-- Supplied text follows --

OK, I was thinking about BUILT_IN_TRAP for -O1 too, but I am not sure either.
i guess we will gather some experience on how much are users confused.

Why we do ont inline at -Og?
> > +      /* If we know the exit will be taken after peeling, update.  */
> > +      else if (elt->is_exit
> > +	       && elt->bound.ule (double_int::from_uhwi (npeeled)))
> > +	{
> > +	  basic_block bb = gimple_bb (elt->stmt);
> > +	  edge exit_edge = EDGE_SUCC (bb, 0);
> > +
> > +	  if (dump_file && (dump_flags & TDF_DETAILS))
> > +	    {
> > +	      fprintf (dump_file, "Forced exit to be taken: ");
> > +	      print_gimple_stmt (dump_file, elt->stmt, 0, 0);
> > +	    }
> > +	  if (!loop_exit_edge_p (loop, exit_edge))
> > +	    exit_edge = EDGE_SUCC (bb, 1);
> > +	  if (exit_edge->flags & EDGE_TRUE_VALUE)
> 
> I think we can have abnormal/eh exit edges.  So I'm not sure you
> can, without checking, assume the block ends in a GIMPLE_COND.

We can't - those are only edges that are found by the IV analysis and they
always test IV with some bound. (it is all done by number_of_iterations_exit)
> 
> See above.  Otherwise the overall idea sounds fine.

Similarly here, simple exits are always conditionals. 


Thanks a lot!
Honza
Richard Guenther - Oct. 31, 2012, 12:17 p.m.
On Wed, 31 Oct 2012, Jan Hubicka wrote:

> > > Index: tree-ssa-loop-niter.c
> > > ===================================================================
> > > --- tree-ssa-loop-niter.c	(revision 192989)
> > > @@ -3505,15 +3737,11 @@ scev_probably_wraps_p (tree base, tree s
> > >    return true;
> > >  }
> > >  
> > > -/* Frees the information on upper bounds on numbers of iterations of LOOP.  */
> > > -
> > 
> > Needs a comment.
> 
> Yep,
> also the reason I export it is because I use in other patch.
> (I think we should not hook the bounds into the loop structure and keep them dead,
> so i want the max_iter*friends to free them unless they are asked to preserve and
> explicitely free in the two users of them).
> > > +static bool
> > > +remove_exits_and_undefined_stmts (struct loop *loop, unsigned int npeeled)

-- Supplied text concluded --
-- Extracted records follows --

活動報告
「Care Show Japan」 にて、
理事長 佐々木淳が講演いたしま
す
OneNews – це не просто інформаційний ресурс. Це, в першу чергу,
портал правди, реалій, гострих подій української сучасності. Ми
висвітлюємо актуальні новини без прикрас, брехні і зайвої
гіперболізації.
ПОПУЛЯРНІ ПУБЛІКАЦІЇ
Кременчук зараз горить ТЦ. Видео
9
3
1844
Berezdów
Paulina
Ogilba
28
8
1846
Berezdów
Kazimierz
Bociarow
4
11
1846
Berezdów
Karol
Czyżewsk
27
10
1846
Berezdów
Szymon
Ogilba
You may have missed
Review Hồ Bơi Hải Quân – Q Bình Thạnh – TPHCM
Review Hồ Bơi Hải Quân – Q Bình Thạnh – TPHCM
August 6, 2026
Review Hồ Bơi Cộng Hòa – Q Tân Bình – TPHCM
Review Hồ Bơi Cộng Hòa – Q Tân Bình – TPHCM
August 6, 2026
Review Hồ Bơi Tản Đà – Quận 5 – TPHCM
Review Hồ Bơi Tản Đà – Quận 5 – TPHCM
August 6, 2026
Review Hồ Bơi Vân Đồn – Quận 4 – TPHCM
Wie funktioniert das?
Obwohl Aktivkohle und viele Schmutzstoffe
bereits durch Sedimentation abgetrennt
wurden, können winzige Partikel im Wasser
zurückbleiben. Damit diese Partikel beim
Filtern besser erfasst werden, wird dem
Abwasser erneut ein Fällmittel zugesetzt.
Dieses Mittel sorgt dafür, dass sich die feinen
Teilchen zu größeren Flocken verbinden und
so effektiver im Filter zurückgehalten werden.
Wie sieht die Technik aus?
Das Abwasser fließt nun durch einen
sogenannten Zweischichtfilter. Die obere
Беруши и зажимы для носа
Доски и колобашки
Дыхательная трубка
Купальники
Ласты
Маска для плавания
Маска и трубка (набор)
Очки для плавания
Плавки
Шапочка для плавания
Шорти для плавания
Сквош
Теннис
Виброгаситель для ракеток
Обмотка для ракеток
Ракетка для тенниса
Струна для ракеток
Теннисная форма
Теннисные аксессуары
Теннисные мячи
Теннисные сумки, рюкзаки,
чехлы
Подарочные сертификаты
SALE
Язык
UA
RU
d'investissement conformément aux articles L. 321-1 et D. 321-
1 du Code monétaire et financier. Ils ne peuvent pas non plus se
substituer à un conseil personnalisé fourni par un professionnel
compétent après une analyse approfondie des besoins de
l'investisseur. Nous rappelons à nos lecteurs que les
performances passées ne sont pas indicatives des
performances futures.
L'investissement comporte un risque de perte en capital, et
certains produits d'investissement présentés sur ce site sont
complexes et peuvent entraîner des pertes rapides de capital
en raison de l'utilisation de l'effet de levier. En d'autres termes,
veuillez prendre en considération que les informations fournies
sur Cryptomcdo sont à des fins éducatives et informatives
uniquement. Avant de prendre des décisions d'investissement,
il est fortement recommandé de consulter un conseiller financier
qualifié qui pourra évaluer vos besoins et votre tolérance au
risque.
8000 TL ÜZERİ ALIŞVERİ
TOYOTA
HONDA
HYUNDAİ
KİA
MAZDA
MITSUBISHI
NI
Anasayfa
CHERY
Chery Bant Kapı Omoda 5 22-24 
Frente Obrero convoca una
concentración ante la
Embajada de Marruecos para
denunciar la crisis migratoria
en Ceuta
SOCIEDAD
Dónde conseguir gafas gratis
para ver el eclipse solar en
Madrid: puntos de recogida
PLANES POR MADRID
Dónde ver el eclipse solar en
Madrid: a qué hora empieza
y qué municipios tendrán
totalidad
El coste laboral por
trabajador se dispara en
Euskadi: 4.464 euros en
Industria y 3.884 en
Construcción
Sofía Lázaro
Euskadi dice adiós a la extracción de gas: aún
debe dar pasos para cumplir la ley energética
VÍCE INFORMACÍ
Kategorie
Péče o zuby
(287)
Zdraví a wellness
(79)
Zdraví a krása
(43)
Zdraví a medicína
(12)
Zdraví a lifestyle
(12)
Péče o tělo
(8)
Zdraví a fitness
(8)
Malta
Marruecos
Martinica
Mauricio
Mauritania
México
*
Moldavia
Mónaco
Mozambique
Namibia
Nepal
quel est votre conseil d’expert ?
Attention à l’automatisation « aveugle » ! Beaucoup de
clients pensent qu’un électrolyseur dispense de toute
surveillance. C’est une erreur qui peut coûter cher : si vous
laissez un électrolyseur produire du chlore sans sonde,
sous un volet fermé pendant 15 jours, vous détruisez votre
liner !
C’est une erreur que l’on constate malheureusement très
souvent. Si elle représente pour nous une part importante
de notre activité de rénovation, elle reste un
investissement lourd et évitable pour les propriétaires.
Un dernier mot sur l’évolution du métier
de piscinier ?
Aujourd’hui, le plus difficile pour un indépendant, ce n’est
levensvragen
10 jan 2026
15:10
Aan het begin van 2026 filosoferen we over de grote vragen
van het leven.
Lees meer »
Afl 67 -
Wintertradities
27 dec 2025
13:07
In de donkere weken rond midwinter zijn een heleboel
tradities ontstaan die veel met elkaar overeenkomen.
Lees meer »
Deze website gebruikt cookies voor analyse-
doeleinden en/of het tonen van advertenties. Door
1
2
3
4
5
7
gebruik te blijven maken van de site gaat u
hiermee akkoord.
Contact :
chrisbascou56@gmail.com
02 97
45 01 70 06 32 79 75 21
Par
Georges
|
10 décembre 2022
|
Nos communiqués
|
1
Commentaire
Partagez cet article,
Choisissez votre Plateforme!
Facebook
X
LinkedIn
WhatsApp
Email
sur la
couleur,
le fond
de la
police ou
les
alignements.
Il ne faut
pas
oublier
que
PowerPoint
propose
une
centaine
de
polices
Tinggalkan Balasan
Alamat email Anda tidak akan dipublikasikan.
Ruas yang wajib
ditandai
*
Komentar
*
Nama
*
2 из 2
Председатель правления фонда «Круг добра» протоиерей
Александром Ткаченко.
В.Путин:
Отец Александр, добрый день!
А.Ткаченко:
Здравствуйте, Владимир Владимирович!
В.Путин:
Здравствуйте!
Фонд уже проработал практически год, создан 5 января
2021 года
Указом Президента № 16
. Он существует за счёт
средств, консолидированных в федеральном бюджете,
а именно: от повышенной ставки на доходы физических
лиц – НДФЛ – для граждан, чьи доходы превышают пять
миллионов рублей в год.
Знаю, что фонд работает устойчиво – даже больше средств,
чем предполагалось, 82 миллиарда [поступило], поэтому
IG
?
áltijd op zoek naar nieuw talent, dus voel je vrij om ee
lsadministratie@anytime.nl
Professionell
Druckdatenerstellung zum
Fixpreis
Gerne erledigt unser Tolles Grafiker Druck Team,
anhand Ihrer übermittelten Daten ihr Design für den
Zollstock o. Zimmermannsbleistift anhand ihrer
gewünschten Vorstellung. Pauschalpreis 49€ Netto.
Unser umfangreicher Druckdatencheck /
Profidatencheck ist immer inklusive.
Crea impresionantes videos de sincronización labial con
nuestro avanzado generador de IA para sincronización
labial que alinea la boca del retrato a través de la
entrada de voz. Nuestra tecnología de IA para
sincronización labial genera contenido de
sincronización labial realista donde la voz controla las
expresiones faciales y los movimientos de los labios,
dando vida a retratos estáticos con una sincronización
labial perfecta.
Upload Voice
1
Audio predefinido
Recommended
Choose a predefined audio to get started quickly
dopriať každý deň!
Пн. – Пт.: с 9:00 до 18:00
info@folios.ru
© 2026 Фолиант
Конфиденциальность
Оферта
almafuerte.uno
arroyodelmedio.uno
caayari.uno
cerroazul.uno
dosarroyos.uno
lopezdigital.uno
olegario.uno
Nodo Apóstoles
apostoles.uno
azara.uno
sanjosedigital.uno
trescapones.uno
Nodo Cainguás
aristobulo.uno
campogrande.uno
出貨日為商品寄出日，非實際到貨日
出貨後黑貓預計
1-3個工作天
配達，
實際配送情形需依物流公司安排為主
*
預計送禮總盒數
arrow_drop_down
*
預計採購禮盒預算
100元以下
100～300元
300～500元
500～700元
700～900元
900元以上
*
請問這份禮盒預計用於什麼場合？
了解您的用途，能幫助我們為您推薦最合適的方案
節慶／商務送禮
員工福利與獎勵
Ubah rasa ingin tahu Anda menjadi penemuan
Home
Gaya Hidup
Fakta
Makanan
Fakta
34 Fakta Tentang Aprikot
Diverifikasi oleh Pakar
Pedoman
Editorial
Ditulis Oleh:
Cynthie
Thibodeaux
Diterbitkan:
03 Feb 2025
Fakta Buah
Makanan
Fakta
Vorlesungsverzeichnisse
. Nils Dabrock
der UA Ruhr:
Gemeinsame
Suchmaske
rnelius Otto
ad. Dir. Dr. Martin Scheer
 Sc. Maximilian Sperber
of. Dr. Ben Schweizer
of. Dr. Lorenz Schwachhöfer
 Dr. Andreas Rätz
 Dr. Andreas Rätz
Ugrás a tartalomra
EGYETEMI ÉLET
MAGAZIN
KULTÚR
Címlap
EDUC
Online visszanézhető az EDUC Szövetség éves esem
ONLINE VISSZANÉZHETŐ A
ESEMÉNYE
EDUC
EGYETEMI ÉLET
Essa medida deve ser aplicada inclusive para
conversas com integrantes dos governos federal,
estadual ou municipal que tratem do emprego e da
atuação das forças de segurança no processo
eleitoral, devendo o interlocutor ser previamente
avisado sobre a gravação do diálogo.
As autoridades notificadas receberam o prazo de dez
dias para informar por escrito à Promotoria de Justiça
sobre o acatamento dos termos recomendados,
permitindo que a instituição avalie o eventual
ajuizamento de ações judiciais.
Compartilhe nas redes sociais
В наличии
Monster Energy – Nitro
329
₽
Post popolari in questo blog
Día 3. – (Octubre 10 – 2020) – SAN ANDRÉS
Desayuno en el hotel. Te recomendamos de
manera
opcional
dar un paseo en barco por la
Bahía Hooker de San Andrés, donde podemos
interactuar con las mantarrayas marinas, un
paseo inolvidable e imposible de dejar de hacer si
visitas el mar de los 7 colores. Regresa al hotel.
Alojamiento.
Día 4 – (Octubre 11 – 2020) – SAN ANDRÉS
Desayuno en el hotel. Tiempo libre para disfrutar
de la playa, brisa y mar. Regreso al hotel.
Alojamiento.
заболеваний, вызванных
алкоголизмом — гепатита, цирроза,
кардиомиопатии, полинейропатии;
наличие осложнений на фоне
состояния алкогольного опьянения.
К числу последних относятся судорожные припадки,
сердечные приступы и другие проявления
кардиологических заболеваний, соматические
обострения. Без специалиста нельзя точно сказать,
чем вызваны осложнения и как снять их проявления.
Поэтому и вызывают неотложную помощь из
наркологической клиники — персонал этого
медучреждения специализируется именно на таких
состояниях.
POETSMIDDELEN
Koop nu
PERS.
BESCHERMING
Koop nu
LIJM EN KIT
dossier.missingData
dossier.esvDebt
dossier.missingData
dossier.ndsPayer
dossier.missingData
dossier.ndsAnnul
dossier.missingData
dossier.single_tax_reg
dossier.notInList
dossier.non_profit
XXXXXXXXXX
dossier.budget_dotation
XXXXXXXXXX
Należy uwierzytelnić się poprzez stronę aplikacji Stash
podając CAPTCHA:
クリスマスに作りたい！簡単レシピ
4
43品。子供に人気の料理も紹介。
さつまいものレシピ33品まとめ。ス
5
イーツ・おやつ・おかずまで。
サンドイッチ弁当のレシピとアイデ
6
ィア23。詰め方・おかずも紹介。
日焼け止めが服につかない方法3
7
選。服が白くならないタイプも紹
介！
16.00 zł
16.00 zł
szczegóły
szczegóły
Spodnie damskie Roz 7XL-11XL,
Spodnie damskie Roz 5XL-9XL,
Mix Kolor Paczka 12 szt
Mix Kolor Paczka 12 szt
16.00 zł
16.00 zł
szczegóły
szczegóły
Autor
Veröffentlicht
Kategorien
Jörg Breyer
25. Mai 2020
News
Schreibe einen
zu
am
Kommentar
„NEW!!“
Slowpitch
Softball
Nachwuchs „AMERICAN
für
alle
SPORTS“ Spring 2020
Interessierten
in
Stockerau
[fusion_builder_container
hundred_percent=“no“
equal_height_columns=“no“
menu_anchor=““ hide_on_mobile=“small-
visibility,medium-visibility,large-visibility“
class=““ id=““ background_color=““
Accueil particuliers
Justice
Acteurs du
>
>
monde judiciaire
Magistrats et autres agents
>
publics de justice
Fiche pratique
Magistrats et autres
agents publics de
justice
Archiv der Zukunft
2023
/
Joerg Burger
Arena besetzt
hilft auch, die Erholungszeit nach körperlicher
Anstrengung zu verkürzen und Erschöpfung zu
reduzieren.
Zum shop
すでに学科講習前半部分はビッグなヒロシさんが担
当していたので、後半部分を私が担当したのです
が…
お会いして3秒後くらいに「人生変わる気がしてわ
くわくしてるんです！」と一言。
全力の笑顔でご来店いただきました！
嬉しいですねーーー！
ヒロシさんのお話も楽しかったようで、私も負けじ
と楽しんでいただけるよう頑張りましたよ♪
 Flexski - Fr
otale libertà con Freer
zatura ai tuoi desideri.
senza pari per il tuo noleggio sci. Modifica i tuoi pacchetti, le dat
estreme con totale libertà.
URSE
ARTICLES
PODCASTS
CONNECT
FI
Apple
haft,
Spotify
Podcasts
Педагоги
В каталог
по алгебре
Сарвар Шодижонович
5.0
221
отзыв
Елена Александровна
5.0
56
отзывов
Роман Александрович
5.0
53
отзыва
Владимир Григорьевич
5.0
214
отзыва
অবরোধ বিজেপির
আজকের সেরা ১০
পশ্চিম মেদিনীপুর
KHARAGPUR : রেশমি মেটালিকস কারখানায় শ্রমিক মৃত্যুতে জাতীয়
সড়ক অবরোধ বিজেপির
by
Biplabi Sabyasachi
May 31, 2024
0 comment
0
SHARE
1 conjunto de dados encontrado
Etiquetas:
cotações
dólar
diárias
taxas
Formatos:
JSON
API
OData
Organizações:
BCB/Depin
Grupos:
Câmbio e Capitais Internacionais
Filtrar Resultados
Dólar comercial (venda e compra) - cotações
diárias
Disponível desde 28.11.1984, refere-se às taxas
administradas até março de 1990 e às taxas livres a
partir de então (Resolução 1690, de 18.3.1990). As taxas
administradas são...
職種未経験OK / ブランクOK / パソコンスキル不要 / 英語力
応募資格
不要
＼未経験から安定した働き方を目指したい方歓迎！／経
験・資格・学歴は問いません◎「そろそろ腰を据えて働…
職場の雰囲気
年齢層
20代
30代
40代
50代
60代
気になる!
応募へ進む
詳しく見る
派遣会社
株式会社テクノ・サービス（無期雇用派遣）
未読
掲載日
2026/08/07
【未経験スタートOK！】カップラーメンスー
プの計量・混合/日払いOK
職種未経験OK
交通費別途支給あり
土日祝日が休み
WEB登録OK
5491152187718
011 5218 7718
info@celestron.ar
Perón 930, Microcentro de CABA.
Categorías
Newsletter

-- Extracted records concluded --

Directive A ->
Answer these from the review thread on the GCC loop patch:
(i) What message does the dump print when an exit is forced?
(ii) Which function is said to do all of the exit analysis?
(iii) What revision number is shown for tree-ssa-loop-niter.c?
Directive B -> Write the next part of the GCC loop patch review thread, picking up after its final line.
The lines that come after the review thread are separate material.

Response box A ->
(i) "Forced exit to be taken: "
(ii) number_of_iterations_exit
(iii) 192989

Response box B ->
> > > +{
> > > +  struct nb_iter_bound *elt;
> > > +  bool changed = false;
> > > +
> > > +  for (elt = loop->bounds; elt; elt = elt->next)
> > > +    {
> > > +      /* If statement is known to be undefined after peeling, turn it
> > > +	 into unreachable (or trap when debugging experience is supposed
> > > +	 to be good).  */
> > > +      if (!elt->is_exit
> > > +	  && elt->bound.ule (double_int::from_uhwi (npeeled)))
> > > +	{
> > > +	  gimple_stmt_iterator gsi = gsi_for_stmt (elt->stmt);
> > > +	  gimple stmt = gimple_build_call
> > > +	      (builtin_decl_implicit (optimize_debug
> > > +				      ? BUILT_IN_TRAP : BUILT_IN_UNREACHABLE),
> > 
> > I'm not sure we should do different things for -Og here.  In fact there
> > is no unrolling done for -Og at all, so just use unreachable.
> 
> OK, I was thinking about BUILT_IN_TRAP for -O1 too, but I am not sure either.
> i guess we will gather some experience on how much are users confused.
> 
> Why we do ont inline at -Og?

unroll you mean.  Because unrolling mutates the CFG too much.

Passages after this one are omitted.